Tobias Wolff ist einfach ein "Könner". Das muss Rezensent Christoph Schröder auch nach der Lektüre von "Unsere Geschichte beginnt", dem neuesten Band von Short-Stories des an der Stanford University "Kreatives Schreiben" lehrenden Autors, feststellen. Wie es Wolff gelingt, nur einen winzigen Ausschnitt aus dem Leben seiner Protagonisten zu erzählen und dennoch damit das Große und Ganze auszudrücken, findet Schröder schlicht "großartig". In "leisen" Texten berichte er von den "Selbsttäuschungen und Lebenslügen" seiner Figuren, so etwa, wenn ein der Fettsucht verfallener Mann sich irgendwann eingestehen muss, nicht die Schilddrüsen, sondern seine Gefräßigkeit sei die Ursache für seinen Zustand. Lügen aus purem Selbstschutz oder auch aus reiner Bösartigkeit - irgendwann entlade sich immer der Druck der Vergangenheit über seinen Helden, denen zwar die Aussicht auf Erlösung verwehrt bleibt, aber die von Wolff immer voller Respekt behandelt werden, so der Kritiker.

Rezensionsnotiz zu Die Zeit, 24.03.2011

"Klassisch", meint der hier rezensierende Autor und frischgebackene Leipziger Buchpreisträger Clemens J. Setz. In diesen Geschichten gibt es keine postmodernen Fisimatenten. Dafür haben sie den Vorzug, den Leser nach kürzester Zeit vergessen zu lassen, dass er ein Buch liest. Er lebt einfach mit, versichert Setz. Der in Stanford Creative Writing lehrende Tobias Wolff ist ein "Experte für die Kunst des Lügens", wie Setz anhand einiger sehr eindrucksvoller Beispiele beschreibt. Wobei mit "lügen" hier wohl nicht die absichtliche Verdrehung von Tatsachen gemeint ist, die dem Lügner einen Vorteil verschaffen sollen. Sondern "lügen" als überraschendes und manchmal auch boshaftes Phantasieren. Dabei sind die Geschichten immer getragen von einem tiefen Respekt für die handelnden Personen, so der Rezensent, dem man zurufen möchte: Verführung zur Lektüre geglückt!

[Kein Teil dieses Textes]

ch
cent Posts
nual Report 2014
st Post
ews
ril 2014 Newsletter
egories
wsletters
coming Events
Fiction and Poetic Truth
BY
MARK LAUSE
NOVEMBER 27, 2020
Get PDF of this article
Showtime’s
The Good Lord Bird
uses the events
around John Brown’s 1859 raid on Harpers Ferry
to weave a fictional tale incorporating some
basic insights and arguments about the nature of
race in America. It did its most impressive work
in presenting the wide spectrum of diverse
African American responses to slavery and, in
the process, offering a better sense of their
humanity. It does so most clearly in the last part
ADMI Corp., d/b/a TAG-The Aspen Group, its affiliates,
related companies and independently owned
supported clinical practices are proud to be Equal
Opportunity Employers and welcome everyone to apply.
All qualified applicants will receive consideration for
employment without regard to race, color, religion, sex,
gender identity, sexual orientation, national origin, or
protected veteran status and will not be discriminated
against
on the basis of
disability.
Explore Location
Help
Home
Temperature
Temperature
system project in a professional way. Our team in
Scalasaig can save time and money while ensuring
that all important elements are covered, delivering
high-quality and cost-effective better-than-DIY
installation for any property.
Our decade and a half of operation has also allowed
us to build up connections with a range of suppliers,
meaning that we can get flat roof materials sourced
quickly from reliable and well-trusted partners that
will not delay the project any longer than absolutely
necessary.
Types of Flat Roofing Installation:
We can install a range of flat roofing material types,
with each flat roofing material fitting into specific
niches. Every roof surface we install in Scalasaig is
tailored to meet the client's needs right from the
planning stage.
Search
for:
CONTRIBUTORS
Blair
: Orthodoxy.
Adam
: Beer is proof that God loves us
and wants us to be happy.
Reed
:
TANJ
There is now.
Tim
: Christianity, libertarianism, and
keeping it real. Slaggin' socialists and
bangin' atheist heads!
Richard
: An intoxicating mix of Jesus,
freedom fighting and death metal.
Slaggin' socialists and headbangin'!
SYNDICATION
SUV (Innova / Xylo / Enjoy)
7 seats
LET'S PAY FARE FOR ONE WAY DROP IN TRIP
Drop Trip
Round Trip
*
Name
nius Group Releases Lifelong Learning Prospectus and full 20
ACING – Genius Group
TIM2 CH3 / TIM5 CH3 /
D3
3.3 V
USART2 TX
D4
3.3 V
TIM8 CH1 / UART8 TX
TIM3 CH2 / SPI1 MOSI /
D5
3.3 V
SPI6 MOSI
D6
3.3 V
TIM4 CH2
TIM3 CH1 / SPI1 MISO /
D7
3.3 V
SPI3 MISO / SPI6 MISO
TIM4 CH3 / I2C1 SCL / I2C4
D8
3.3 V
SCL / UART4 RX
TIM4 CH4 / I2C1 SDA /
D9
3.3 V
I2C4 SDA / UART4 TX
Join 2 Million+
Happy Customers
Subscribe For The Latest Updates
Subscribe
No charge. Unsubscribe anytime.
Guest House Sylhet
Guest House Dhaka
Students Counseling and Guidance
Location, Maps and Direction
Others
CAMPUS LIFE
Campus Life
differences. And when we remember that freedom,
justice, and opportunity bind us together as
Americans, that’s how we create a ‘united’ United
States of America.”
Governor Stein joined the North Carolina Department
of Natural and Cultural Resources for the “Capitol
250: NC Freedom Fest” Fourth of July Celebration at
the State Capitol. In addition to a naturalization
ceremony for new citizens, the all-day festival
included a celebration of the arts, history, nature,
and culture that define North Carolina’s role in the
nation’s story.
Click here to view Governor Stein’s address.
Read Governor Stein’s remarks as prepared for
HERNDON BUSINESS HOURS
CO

Rezensionsnotiz zu Frankfurter Allgemeine Zeitung, 12.03.2011

Was macht diesen Erzähler des "dirty realism" für Paul Ingendaay so herausragend? Am Ende seiner Besprechung dieses Erzählbandes von Tobias Wolff wird es deutlich: Formsicherheit, Konzentration, Einfachheit. Und das bedeutet für Ingendaay auch die Zwangsläufigkeit der Geschichten, die hier erzählt werden. So als wären sie über Jahre hinweg gereift. Reife wiederum heißt bei diesem Autor Beunruhigung der Figur und des Lesers, eine seichte Erschütterung des Alltäglichen und das Aushalten einer moralischen Indifferenz. Zusammen mit der Lebenswelt amerikanischer Eigenheime und Landstraßen und mit einer respektvollen wie neugierigen personalen Erzählperspektive wird daraus für Ingendaay eine höchst erfreuliche, auf Erkenntnis zielende Lektüreerfahrung.